The third part of Dream Chaser development is construction of the orbital vehicles themselves. Work on that is already underway in cooperation with Lockheed Martin, Sirangelo said, with current plans calling for the construction of two vehicles, each of which can be flown about 15 times. The first orbital mission, he said, should be ready to go in the second half of 2019, when CRS-2 missions are set to begin.

There was some confusion between NASA and Sierra Nevada, though, about any requirements for a test flight before beginning operational missions to the station. Orbital and SpaceX, under their earlier COTS cargo development awards, had milestones for demonstration flights before their CRS contracts kicked in. Boeing and SpaceX also have requirements for test flights to the station for their crewed vehicles before operational missions start.

“Do I expect Sierra to have test flights? Absolutely,” said Shireman at Thursday’s briefing, adding that the company will also need the appropriate licenses from the FAA for commercial launch and reentry.

Sirangelo, though, said Sierra Nevada was not planning any dedicated orbital test flights prior to its first CRS-2 mission. “We are actually not required to have a first flight test before we do our first mission,” he said, saying NASA may have been referring to the company’s atmospheric test flight program. That program and the use of the Atlas V mean “our first operational mission will be the first orbital flight of the vehicle.”

“We’re pretty confident, to be quite honest, once we have this cargo system flying, everybody is going to be asking us, ‘When’s the crewed version coming?’” Lindsey said.

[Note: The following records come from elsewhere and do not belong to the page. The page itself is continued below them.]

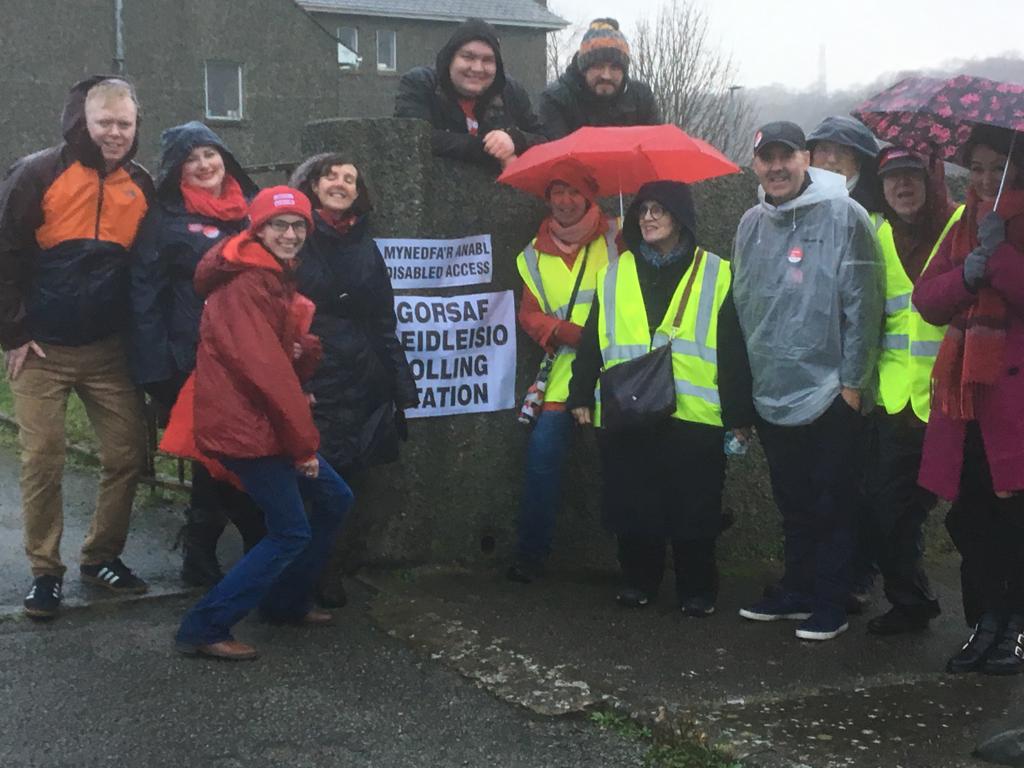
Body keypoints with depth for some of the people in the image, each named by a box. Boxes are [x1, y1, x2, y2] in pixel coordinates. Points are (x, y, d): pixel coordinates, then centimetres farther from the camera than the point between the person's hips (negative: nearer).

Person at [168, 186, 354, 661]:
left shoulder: (275, 279, 16)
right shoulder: (246, 283, -16)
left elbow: (289, 363, 15)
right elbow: (263, 367, -21)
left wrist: (306, 350, -10)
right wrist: (304, 441, -16)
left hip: (266, 421, 10)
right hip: (245, 426, -10)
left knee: (334, 500, 16)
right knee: (291, 532, -8)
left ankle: (286, 603, 28)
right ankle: (203, 629, -4)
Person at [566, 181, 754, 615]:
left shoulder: (715, 275, 5)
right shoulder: (614, 275, 13)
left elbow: (733, 350, 2)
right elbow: (592, 341, 15)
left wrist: (739, 413, -1)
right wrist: (581, 395, 9)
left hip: (694, 416, -2)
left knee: (693, 510, 2)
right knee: (632, 506, 6)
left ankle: (697, 589, 16)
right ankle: (639, 580, 22)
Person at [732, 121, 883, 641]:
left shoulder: (842, 216, -10)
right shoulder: (752, 224, 9)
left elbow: (862, 304, -12)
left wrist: (852, 381, -13)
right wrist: (746, 378, 13)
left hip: (829, 396, -6)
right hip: (772, 397, 6)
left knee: (831, 506, 3)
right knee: (793, 505, 17)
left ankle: (831, 606, 13)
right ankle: (797, 592, 29)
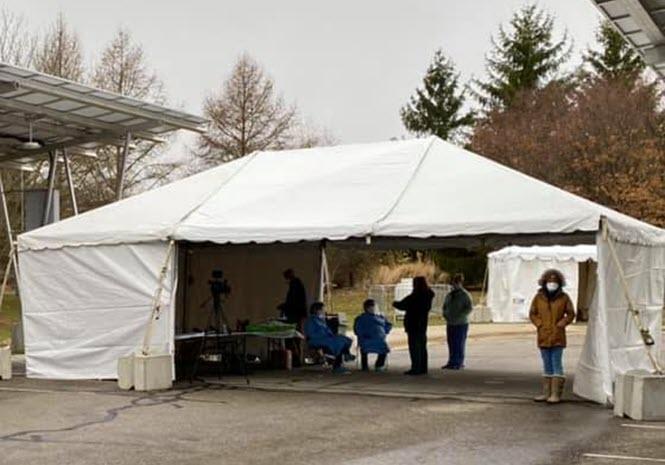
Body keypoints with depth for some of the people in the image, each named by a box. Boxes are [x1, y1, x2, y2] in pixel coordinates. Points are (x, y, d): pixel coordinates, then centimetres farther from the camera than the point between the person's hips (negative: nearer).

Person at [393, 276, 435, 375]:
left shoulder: (414, 297, -19)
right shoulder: (428, 296, 5)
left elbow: (402, 305, -14)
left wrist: (395, 303, 9)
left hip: (413, 325, -8)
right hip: (422, 325, 8)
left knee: (414, 347, -4)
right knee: (422, 346, 14)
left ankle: (416, 368, -4)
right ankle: (423, 368, 18)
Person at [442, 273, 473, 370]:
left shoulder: (464, 295, -7)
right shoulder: (450, 295, 13)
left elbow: (469, 307, -15)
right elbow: (445, 306, 25)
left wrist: (459, 316, -20)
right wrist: (445, 314, 6)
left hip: (461, 324, -6)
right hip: (450, 323, 6)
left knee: (459, 343, -5)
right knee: (451, 343, 7)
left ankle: (459, 363, 0)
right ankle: (452, 362, 14)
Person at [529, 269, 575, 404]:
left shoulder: (563, 297, 0)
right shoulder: (539, 297, 5)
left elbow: (570, 314, 5)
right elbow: (532, 313, 11)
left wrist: (561, 324, -7)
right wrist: (539, 324, -2)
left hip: (557, 336, -3)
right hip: (543, 336, 3)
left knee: (557, 364, -5)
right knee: (547, 365, 10)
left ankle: (556, 394, -4)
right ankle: (546, 393, 16)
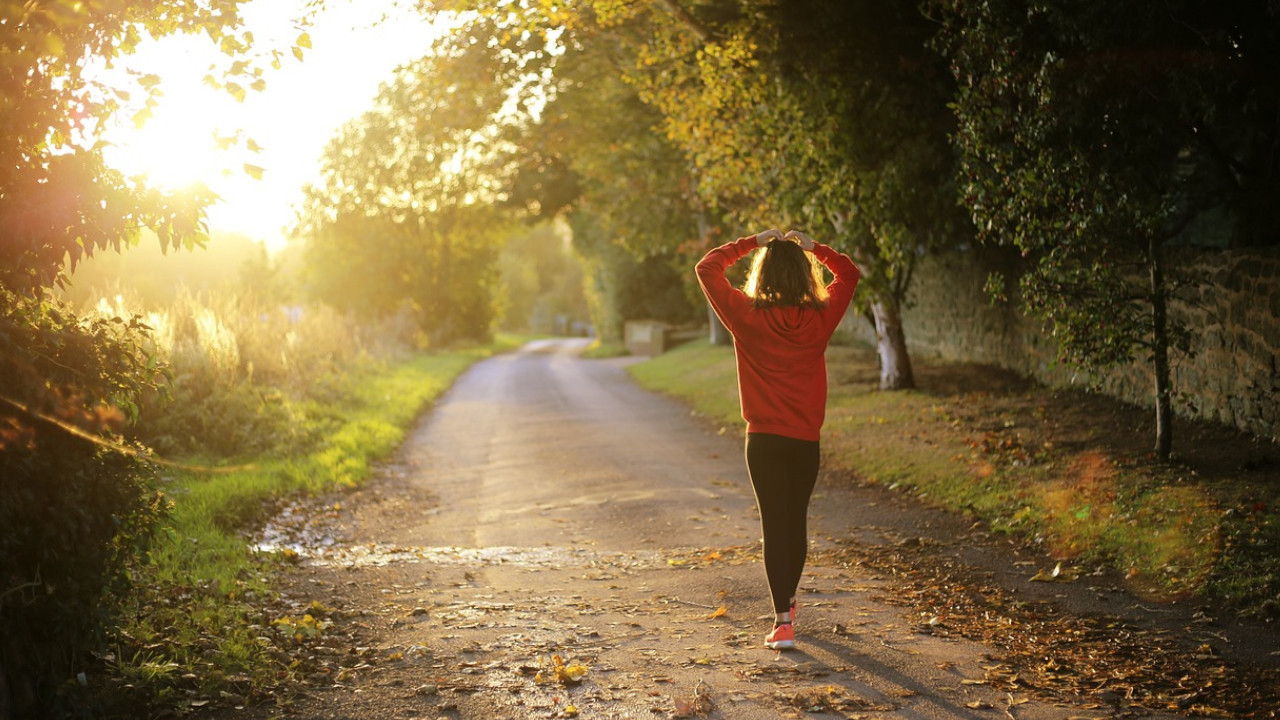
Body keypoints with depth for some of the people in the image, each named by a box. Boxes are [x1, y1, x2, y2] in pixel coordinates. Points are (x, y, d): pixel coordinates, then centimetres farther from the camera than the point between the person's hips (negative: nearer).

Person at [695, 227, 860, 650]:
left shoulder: (747, 316, -10)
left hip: (764, 440, -2)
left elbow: (707, 268, 1)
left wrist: (751, 243, 5)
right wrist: (812, 247, 12)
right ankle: (788, 601, 37)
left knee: (775, 525, -1)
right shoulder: (820, 318, -4)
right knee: (797, 521, 18)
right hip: (806, 440, 2)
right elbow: (849, 274, 14)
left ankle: (783, 621, -8)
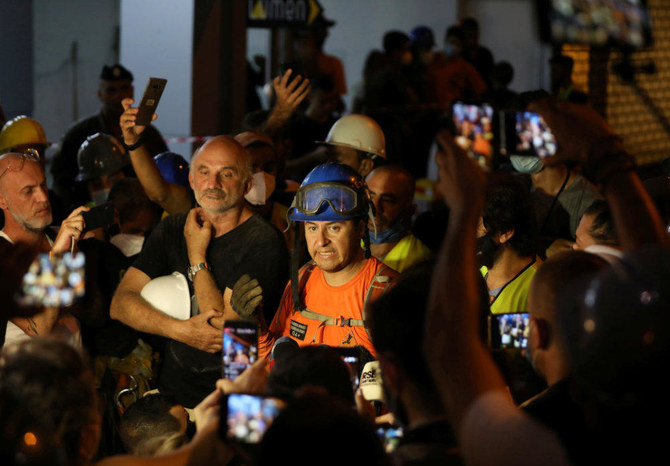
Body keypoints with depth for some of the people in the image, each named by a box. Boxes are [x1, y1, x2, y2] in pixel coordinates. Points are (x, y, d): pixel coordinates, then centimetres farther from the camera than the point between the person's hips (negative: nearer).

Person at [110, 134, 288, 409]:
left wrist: (197, 256, -6)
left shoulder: (263, 243, -9)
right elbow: (120, 303, 3)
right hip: (171, 392, 4)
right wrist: (180, 330, -13)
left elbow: (225, 329, -16)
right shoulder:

That first orbital flight, though, will include a number of test objectives as well. “We will do a much more extensive checkout after we reach orbit, doing a number of things to prove out that everything is ready to go before we go into that first docking or berthing” with the station, said Lindsey.

Sirangelo said the company also had the financial resources to develop Dream Chaser even without the equivalent of a COTS award, thanks to its earlier NASA commercial crew work and other, unspecified funding. “As a private company, together with our partners, we have the resources to be able to produce what’s necessary under the contract,” he said.

NASA, in last week’s announcement, declined to give a dollar value for any of the three CRS-2 contracts. Shireman said that while the maximum combined potential value listed in the CRS-2 request for proposals was $14 billion, “the mix of flights we’re looking at is nowhere near that value.” The actual value will depend on the choice of flights, and when they’re flown, but Shireman declined to give even a minimum value of the contracts. “I could, but I won’t,” he said, saying it was not “information we could divulge at this time.”

Sirangelo also declined to give a specific estimate of the value of Sierra Nevada’s contract in Friday’s briefing, saying he had been asked by NASA not to divulge that information. However, he estimated in an earlier interview that it was worth at least a billion dollars for the minimum six flights. (Orbital ATK, by contrast, felt no need to be secretive, estimating its contract was worth $1.2–1.5 billion for six flights in a press release.)

As Sierra Nevada moves ahead with the cargo version of Dream Chaser, it has not abandoned the crewed version. “That particular design is very much alive and well,” said Lindsey, noting that the crew and cargo versions have “85 percent or so commonality” in their designs.

“We’re pretty confident, to be quite honest, once we have this cargo system flying, everybody is going to be asking us, ‘When’s the crewed version coming?’” Lindsey added. “We think the opportunities for crew in the future are vast.”